━━━━━ SELECTION

Days 10-13: Sea Lion Island. On day 10 we’ll take another short internal flight to Sea Lion Island, in the far southeast of the archipelago. This island has it all, and we have saved the best until last: Multiple penguin colonies; predatory skuas and sheathbills keeping a watchful eye on the penguins for the weaker individuals to be plucked from the crop; tame songbirds foraging around our toes; colossal bull Southern Elephant Seals hauling themselves onto the beaches; and even menacing Orcas patrolling the shorelines to prey on seals. Subjects will be everywhere, and there will be no moments where you will lack for inspiration. Blackish Cinclodes are so tame in these parts they have even been known to enter our lodging, and the locally distinct form of Peregrine Falcon frequently uses our lodge roof as a perch. Sea Lion Island as you would expect, also offers seals aplenty, not only do immense beachmaster male Southern Elephant Seals protect their individual beaches, there is also a huge colony of Southern Sea Lions too, after which the island gets its name.

Our time on Sea Lion will feel precious, and it is certain we are to leave with a tinge of sadness, at the realization that you have visited a truly special place, which will be the envy of all your fellow nature photographers who have not had the privilege. There will simply be so many images to capture, it is hard to know what to focus on next. Sea Lion provides arguably the best action shoots with Gentoo Penguins, as they launch themselves from sea to shore on dramatic fashion. It is also famed as the place where the BBC filmed the fascinating behavior of the predatory Orcas, or Killer Whales. Young seal pups venture into the water in shallow rock pools, where the Orcas attempt to trap, then capture them, as when an Orca enters through the narrow opening, there is no way out, forcing the seals to leap dramatically over the whale. This is amazing to watch and photograph, as you can literally perch yourself several meters away from the Orcas, and watch this regular drama unfold; on a recent tour, the group was able to watch this performance over and again, as the mother Orca and her young calf made FIFTY attempts to capture the nimble seals!

━━━━━━━━━━

(REQUIRED TASK A)
Translate this sentence from the Sea Lion Island tour description into Spanish: "Subjects will be everywhere, and there will be no moments where you will lack for inspiration."
The tour description and the entries come from different sources.

━━━━━ GIVEN DATA

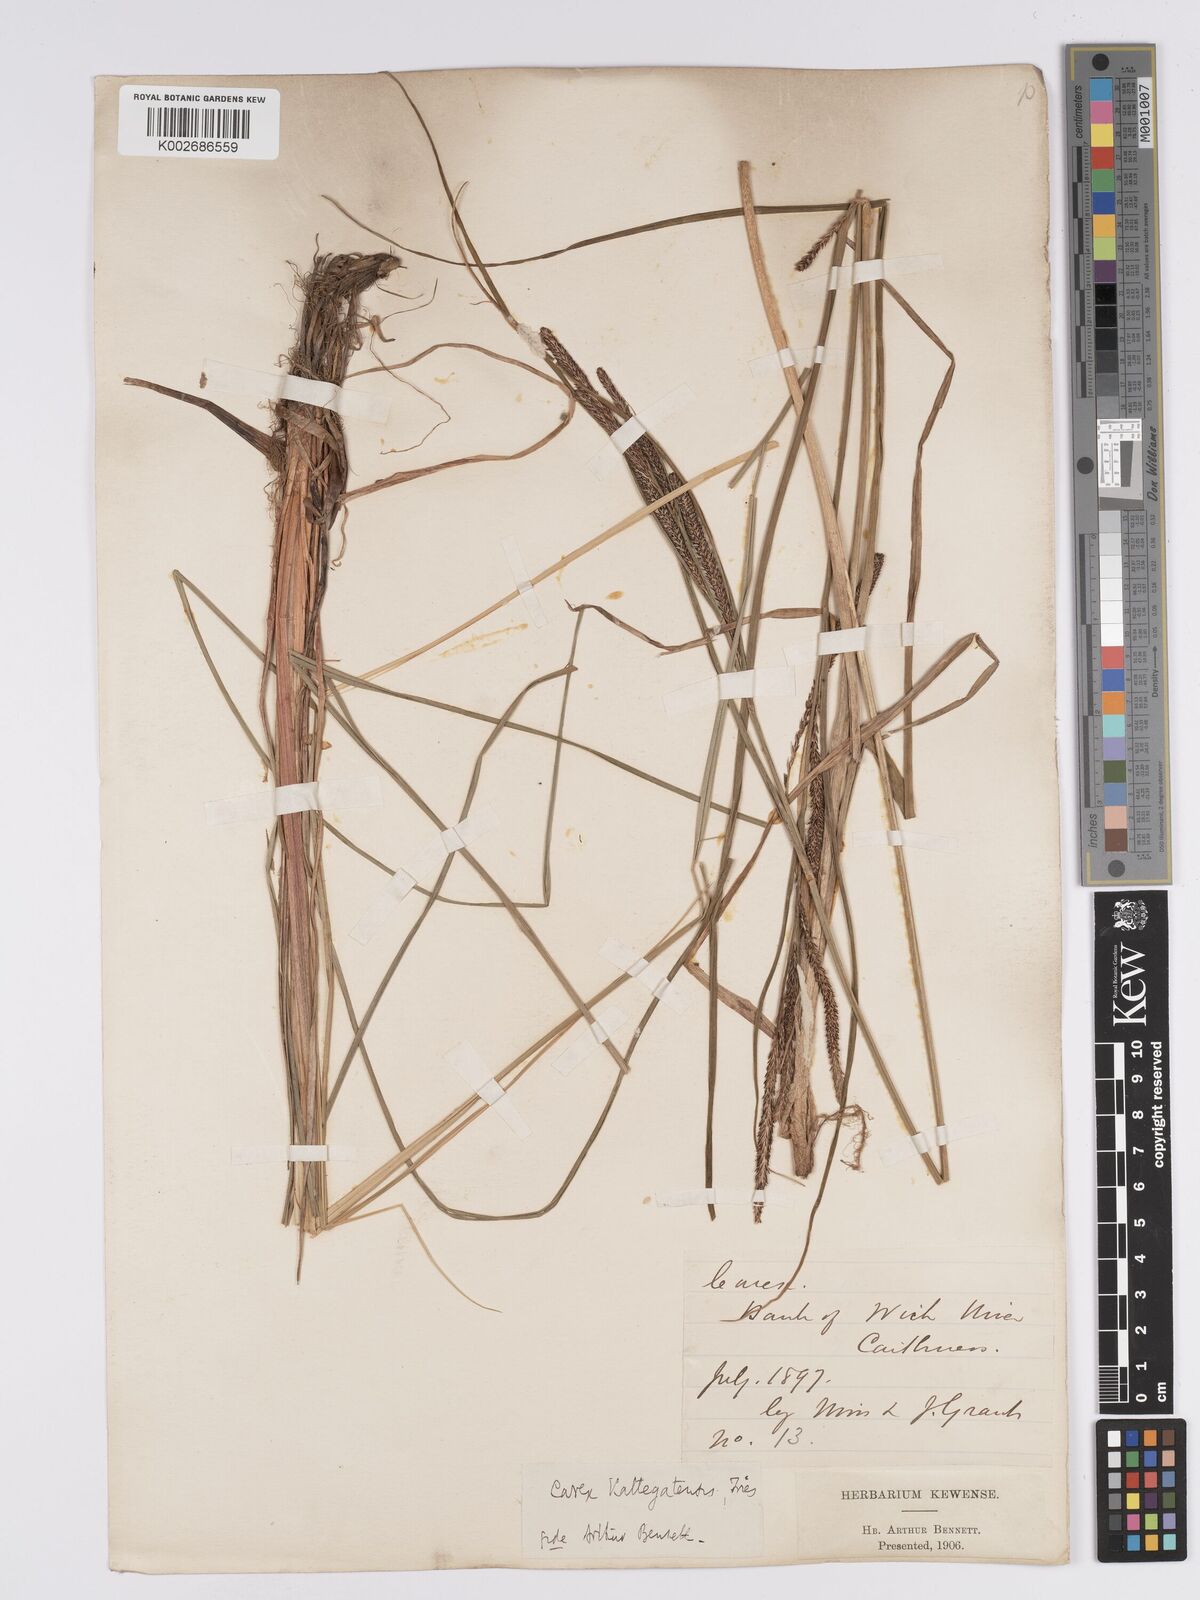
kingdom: Plantae
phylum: Tracheophyta
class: Liliopsida
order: Poales
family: Cyperaceae
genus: Carex
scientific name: Carex aquatilis
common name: Water sedge
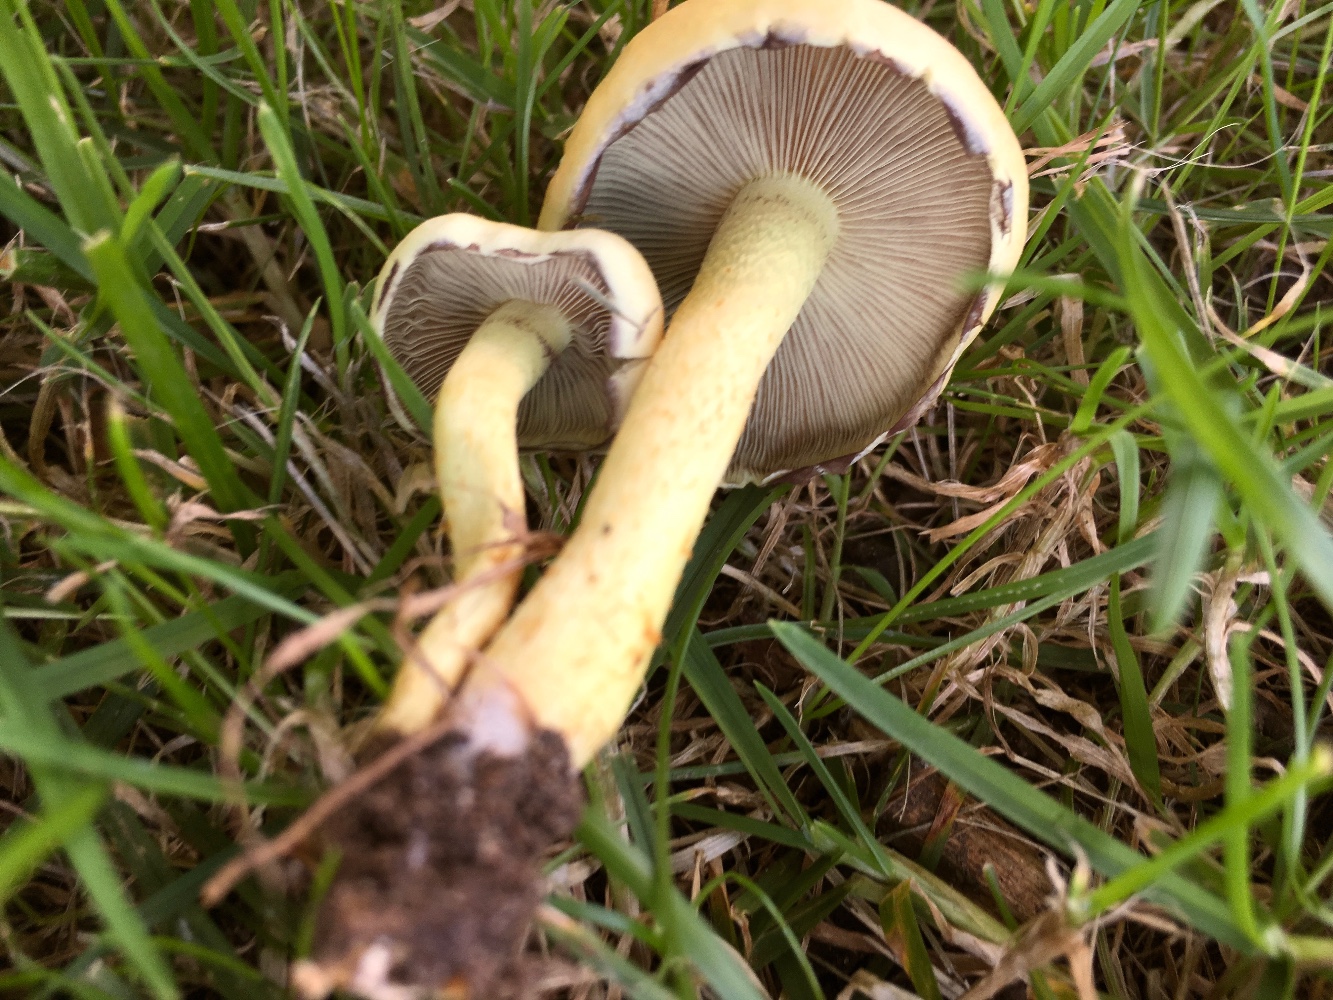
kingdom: Fungi
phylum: Basidiomycota
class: Agaricomycetes
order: Agaricales
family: Strophariaceae
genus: Hypholoma
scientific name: Hypholoma fasciculare
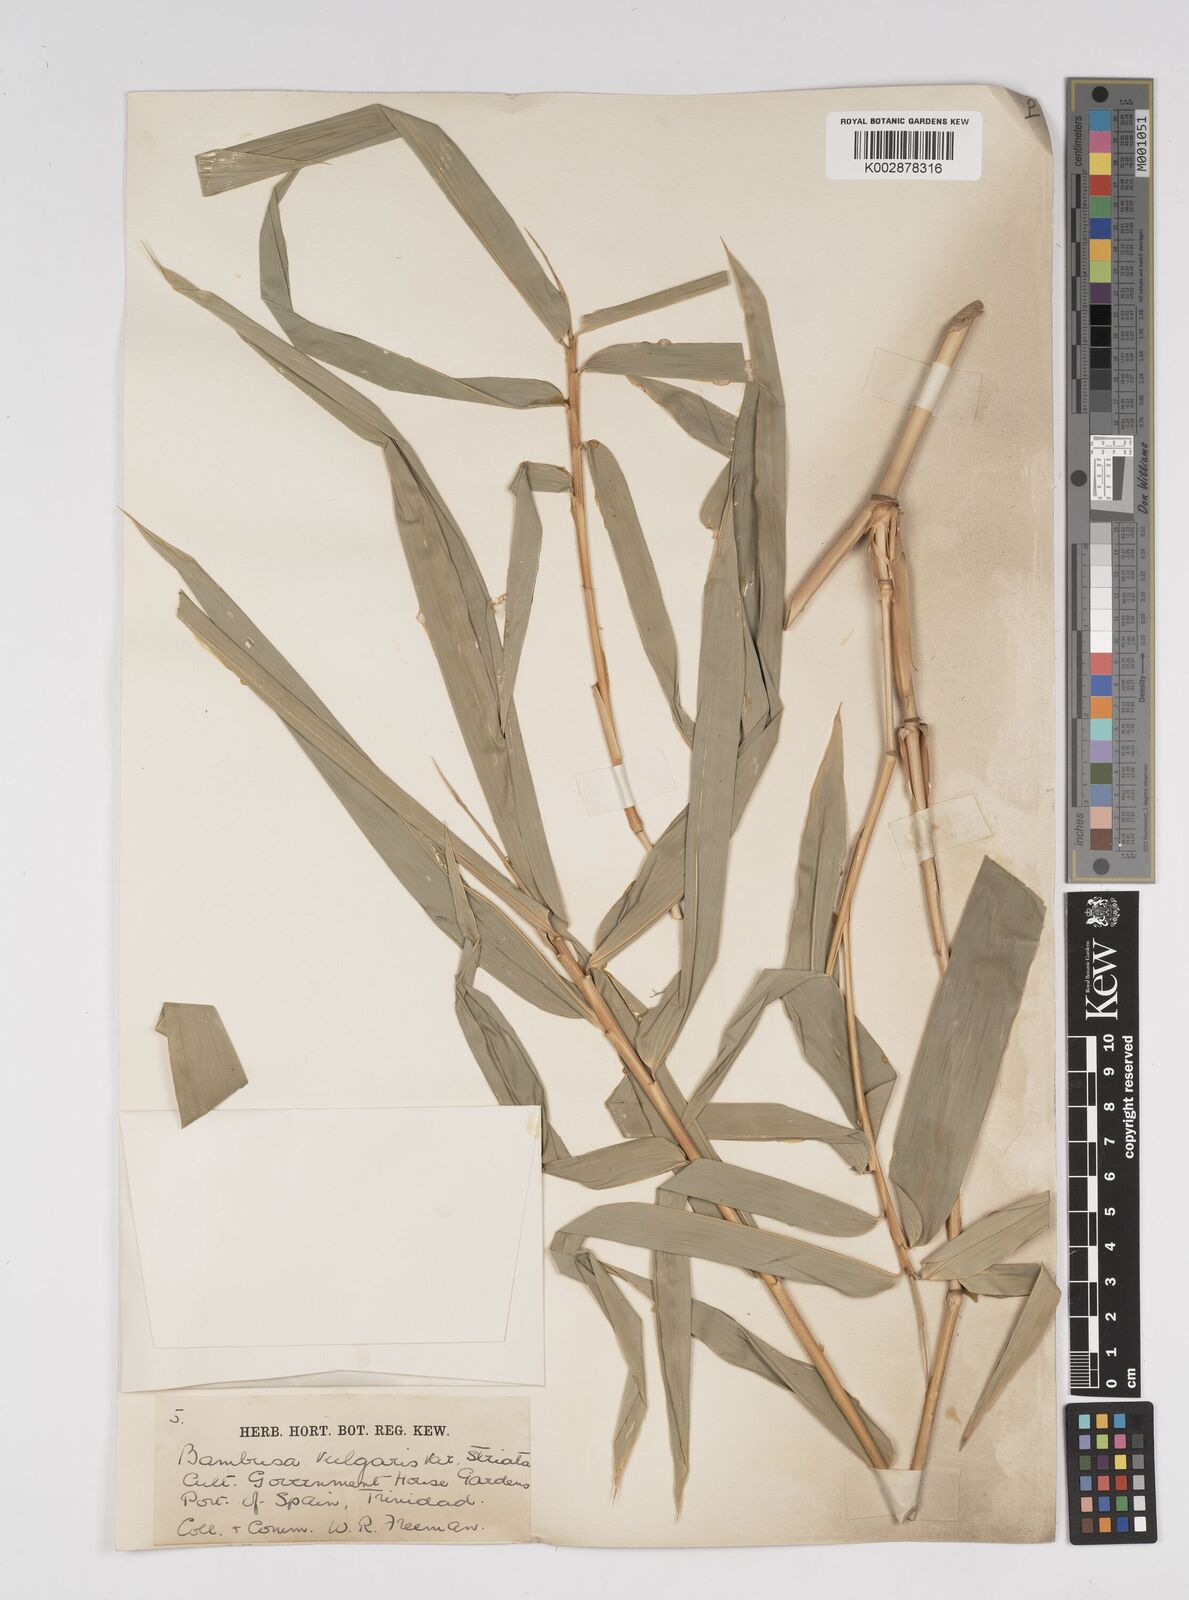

━━━━━━━━━━

(REQUIRED TASK B)
Give back the entries word for word, beginning at their start and stopping after the line that contains "genus: Hypholoma", with both ends included. Leave the pictures out.

(OUTPUT A)
Habrá motivos por todas partes y no habrá ningún momento en el que te falte inspiración.

(OUTPUT B)
kingdom: Plantae
phylum: Tracheophyta
class: Liliopsida
order: Poales
family: Cyperaceae
genus: Carex
scientific name: Carex aquatilis
common name: Water sedge
kingdom: Fungi
phylum: Basidiomycota
class: Agaricomycetes
order: Agaricales
family: Strophariaceae
genus: Hypholoma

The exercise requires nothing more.